§ **PROVIDED TEXT**

= ExoRehabilitation =

Combination of rehabilitation methods

ExoRehabilitation is a combination of physical exercise with exoskeletons with other rehabilitation methods, such as physiotherapy, which leads to the improvement of health in general, and the ability to walk, in particular. It is not only a restorative process, but also social and emotional integration of people with locomotor disorders. At the core of ExoRehabilitation lies combined application of medical exoskeleton with other methods, such as exercise therapy or physiotherapy.

ExoRehabilitation increases muscle strength and stamina, improves stability and functional balance, reduces spasticity, normalizes blood pressure, aids digestion and urination. The patients' psychological state goes through notably positive changes: thanks to the social aspect of rehabilitation the level of depression is reduced, they feel more self-assured about the future and realize that they are not limited by their condition.

==Stages of ExoRehabilitation==

ExoRehabilitation begins in a hospital at the first stage of rehabilitation, after the patient's condition has stabilized; at the second and third stages the procedure changes: sessions are conducted on an outpatient basis several times a week at medical facilities or social protection agencies. The patients who are unable to visit a hospital may choose to train at home under supervision of a mobile team.

§ **THE DATA**
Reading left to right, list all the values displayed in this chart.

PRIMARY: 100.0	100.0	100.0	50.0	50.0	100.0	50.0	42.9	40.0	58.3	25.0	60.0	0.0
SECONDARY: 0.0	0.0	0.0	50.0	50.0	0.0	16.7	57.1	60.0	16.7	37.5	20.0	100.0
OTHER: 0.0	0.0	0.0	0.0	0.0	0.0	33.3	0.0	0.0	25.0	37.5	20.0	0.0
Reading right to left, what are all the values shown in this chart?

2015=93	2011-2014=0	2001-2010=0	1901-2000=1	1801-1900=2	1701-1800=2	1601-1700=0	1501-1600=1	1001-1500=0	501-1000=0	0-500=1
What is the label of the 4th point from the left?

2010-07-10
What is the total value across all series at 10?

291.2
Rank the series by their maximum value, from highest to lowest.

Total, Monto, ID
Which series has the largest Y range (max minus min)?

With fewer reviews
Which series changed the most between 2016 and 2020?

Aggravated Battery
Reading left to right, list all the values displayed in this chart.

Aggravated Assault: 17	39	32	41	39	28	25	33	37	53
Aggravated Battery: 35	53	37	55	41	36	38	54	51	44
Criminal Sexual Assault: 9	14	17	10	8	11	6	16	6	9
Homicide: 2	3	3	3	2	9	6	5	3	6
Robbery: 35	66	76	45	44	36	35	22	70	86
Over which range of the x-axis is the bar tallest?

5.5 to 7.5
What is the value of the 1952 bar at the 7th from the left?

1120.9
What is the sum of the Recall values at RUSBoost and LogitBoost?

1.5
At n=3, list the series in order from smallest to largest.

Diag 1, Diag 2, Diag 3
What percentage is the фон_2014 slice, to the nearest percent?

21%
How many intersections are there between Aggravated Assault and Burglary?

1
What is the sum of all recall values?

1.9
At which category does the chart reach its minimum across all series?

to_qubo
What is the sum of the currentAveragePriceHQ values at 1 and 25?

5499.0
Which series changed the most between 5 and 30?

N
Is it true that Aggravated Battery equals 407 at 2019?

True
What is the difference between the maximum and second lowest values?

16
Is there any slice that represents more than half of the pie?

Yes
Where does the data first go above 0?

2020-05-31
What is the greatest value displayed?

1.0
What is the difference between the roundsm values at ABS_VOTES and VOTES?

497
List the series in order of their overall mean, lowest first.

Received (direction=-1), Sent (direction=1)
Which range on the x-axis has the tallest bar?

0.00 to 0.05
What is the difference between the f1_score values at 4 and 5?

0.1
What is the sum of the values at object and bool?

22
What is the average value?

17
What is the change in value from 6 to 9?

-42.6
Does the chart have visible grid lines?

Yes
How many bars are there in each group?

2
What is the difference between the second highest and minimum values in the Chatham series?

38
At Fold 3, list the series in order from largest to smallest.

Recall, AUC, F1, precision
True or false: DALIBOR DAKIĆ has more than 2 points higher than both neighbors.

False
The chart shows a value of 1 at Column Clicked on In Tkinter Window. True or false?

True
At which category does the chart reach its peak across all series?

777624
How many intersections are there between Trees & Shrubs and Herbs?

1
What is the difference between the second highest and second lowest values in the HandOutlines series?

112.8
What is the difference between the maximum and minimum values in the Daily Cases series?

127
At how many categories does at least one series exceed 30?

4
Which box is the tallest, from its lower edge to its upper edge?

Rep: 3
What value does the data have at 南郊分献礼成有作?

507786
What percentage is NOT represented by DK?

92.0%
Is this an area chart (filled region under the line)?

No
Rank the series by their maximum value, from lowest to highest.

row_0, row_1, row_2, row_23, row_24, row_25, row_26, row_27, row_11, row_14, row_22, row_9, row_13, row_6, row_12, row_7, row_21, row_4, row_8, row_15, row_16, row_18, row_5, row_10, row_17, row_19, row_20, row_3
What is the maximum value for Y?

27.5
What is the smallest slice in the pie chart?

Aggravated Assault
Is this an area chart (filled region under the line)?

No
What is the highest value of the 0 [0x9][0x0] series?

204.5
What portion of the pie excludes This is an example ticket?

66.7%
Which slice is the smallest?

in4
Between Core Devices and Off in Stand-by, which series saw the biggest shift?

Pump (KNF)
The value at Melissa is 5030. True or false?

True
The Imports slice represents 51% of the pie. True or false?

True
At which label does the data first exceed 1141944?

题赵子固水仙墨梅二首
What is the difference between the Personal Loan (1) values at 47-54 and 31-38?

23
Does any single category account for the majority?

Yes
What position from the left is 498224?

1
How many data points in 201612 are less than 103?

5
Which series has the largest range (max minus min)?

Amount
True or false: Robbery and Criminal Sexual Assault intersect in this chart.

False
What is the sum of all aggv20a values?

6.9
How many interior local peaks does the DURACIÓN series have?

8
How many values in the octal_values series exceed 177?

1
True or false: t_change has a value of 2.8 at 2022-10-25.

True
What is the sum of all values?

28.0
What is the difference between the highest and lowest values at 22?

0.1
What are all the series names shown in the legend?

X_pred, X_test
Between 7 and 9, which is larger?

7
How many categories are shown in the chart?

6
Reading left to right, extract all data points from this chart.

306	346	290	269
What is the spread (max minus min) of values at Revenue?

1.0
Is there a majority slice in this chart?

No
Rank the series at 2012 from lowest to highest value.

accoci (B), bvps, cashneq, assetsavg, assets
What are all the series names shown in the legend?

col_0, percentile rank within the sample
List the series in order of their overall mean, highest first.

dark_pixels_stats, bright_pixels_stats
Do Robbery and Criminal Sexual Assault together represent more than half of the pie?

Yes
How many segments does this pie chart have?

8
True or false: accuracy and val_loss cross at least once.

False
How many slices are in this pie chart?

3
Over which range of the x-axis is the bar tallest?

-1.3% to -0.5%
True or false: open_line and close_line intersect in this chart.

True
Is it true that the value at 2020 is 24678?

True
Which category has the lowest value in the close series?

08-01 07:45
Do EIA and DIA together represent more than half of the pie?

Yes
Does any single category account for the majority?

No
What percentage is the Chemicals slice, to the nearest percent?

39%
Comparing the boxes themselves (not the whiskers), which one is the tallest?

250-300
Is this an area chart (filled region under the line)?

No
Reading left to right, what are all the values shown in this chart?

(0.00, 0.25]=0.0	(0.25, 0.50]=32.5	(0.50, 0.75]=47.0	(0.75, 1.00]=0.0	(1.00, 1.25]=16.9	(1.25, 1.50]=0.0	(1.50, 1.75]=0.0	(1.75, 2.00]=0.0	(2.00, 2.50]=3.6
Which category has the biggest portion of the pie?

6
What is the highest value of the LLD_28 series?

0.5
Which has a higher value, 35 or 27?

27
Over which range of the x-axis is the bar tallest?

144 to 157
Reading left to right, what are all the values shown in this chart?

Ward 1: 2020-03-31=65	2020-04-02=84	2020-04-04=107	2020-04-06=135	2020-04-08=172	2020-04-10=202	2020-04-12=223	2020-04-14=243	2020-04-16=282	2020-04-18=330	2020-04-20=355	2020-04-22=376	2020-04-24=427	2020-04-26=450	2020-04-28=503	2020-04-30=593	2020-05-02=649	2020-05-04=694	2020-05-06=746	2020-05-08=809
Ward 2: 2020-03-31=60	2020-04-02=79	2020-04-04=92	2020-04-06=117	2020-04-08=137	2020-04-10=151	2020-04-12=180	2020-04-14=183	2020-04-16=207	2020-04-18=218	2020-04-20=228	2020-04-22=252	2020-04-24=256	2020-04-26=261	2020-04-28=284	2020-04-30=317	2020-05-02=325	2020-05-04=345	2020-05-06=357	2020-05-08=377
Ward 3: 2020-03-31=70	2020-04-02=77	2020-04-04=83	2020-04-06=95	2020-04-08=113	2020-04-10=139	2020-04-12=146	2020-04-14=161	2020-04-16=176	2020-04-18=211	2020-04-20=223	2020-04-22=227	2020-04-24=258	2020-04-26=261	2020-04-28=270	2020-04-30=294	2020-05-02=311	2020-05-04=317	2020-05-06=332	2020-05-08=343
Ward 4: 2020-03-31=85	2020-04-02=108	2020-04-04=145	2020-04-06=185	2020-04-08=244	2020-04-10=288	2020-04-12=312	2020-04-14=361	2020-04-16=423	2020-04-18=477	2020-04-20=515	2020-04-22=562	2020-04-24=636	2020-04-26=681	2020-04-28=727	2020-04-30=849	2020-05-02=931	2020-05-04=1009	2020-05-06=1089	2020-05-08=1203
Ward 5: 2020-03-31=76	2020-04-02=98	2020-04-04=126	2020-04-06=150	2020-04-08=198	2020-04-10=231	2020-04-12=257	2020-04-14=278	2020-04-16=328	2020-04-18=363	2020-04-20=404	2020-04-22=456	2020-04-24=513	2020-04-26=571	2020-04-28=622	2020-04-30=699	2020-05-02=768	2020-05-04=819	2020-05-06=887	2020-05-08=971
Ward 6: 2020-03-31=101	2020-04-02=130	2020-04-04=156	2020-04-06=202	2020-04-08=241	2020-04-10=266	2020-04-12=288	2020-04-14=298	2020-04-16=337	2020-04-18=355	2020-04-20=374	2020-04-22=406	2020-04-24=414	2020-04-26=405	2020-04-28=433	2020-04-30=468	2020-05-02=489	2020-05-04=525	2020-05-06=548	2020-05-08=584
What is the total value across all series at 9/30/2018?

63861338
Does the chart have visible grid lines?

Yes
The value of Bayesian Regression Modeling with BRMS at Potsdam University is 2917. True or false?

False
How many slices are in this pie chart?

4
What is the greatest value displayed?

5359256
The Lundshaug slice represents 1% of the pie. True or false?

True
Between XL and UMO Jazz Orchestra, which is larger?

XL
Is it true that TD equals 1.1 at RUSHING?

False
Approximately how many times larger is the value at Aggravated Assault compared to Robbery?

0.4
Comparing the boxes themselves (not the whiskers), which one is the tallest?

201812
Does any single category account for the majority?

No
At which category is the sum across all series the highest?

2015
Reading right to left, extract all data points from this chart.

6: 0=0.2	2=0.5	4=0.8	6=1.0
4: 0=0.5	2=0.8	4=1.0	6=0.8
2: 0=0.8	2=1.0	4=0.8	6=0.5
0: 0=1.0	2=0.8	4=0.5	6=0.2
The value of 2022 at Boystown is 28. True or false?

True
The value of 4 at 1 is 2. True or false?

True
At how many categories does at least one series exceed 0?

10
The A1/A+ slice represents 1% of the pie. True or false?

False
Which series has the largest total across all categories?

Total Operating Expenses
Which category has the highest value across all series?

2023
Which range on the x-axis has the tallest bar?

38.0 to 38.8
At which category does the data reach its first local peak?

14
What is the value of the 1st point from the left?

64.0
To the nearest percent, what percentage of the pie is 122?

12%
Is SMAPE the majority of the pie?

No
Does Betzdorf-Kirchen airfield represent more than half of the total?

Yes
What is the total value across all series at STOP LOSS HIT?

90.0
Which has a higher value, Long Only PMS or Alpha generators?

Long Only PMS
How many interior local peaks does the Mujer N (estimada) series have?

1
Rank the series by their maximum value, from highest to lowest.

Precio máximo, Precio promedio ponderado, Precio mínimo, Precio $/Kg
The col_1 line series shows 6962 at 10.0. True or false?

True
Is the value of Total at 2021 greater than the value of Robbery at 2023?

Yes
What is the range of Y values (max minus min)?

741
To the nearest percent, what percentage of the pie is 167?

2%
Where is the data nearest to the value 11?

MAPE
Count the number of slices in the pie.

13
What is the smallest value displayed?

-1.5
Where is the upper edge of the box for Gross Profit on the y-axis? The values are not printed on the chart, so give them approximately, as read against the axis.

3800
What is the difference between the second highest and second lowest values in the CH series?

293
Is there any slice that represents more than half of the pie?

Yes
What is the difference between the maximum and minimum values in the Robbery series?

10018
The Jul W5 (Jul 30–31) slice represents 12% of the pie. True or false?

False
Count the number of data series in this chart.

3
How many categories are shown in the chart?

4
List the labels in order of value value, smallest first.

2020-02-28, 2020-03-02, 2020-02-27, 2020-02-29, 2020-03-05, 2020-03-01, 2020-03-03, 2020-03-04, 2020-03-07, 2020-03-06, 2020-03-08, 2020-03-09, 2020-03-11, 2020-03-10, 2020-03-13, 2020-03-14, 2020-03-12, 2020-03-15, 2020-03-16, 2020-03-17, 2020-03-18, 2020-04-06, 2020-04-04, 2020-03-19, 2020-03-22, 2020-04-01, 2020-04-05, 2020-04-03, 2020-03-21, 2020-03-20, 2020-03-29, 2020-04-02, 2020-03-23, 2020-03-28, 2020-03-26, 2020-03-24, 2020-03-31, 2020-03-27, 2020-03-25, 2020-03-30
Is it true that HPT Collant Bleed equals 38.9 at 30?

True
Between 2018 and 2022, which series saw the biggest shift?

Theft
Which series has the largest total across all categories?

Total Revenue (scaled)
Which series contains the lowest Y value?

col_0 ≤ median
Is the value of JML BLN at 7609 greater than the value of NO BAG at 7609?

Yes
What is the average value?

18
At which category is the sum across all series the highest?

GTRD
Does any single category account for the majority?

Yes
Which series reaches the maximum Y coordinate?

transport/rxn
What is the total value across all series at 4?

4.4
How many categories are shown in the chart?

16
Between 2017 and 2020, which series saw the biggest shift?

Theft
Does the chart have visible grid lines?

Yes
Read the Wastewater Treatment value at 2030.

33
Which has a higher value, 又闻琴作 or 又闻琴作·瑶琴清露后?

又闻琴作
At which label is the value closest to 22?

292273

§ **THE PROBLEM**
Rewrite the ExoRehabilitation text from "ExoRehabilitation begins in" up to and including "a mobile team.", replacing "social protection agencies" with "social welfare agencies".

§ **EXERCISE SOLUTION**
ExoRehabilitation begins in a hospital at the first stage of rehabilitation, after the patient's condition has stabilized; at the second and third stages the procedure changes: sessions are conducted on an outpatient basis several times a week at medical facilities or social welfare agencies. The patients who are unable to visit a hospital may choose to train at home under supervision of a mobile team.